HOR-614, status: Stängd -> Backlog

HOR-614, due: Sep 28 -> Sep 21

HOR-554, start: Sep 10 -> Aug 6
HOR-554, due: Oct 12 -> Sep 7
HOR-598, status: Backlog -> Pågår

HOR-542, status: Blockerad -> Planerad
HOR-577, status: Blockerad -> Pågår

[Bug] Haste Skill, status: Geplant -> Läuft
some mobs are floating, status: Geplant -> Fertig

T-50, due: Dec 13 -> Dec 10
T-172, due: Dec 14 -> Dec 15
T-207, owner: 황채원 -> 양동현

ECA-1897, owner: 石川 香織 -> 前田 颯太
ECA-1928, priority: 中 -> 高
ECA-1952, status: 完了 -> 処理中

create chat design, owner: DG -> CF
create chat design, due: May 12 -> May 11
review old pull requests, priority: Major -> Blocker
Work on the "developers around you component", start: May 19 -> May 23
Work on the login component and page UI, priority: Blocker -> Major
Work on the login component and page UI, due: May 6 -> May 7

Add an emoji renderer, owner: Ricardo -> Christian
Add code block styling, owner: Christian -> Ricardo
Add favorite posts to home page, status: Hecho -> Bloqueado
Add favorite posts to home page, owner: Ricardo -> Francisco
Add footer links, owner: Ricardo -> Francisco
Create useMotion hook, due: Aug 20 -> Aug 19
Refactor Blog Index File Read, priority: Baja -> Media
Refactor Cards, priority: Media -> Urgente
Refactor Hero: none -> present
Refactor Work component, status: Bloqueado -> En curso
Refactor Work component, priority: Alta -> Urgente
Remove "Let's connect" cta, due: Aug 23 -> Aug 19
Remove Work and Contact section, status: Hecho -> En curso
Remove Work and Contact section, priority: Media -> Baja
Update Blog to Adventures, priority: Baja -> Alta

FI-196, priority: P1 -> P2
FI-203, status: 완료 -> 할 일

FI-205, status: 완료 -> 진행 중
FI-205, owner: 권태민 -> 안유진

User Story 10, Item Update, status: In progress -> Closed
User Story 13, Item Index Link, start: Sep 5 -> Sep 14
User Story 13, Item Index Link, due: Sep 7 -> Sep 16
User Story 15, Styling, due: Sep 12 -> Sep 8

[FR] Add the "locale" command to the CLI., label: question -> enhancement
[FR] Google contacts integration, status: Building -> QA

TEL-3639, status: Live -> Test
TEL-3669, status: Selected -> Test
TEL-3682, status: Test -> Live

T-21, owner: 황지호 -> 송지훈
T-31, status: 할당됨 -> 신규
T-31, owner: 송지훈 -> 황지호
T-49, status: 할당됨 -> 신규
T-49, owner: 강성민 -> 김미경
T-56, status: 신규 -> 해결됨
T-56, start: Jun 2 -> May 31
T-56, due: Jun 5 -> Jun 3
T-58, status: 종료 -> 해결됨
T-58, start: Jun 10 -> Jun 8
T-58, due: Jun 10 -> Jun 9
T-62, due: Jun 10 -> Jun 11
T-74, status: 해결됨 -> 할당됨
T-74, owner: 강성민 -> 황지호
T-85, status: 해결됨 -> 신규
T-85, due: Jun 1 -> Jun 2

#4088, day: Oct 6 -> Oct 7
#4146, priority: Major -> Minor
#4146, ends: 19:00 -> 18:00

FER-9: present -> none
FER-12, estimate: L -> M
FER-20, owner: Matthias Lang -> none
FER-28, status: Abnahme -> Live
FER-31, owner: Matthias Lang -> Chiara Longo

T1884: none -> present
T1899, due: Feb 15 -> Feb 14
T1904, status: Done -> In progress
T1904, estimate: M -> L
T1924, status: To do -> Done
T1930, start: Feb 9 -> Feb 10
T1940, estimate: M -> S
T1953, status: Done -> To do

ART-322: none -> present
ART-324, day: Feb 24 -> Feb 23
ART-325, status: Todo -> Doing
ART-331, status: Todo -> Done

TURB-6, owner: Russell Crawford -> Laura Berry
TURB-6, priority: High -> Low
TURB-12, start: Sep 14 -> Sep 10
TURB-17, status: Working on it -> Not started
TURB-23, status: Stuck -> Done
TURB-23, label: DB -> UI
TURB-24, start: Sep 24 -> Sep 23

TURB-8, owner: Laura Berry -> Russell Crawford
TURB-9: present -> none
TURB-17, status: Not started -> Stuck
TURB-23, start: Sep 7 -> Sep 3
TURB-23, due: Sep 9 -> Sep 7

About this exercise: One number answers this exercise: the count of lines above in which the word "Hecho" appears.

Task response: 2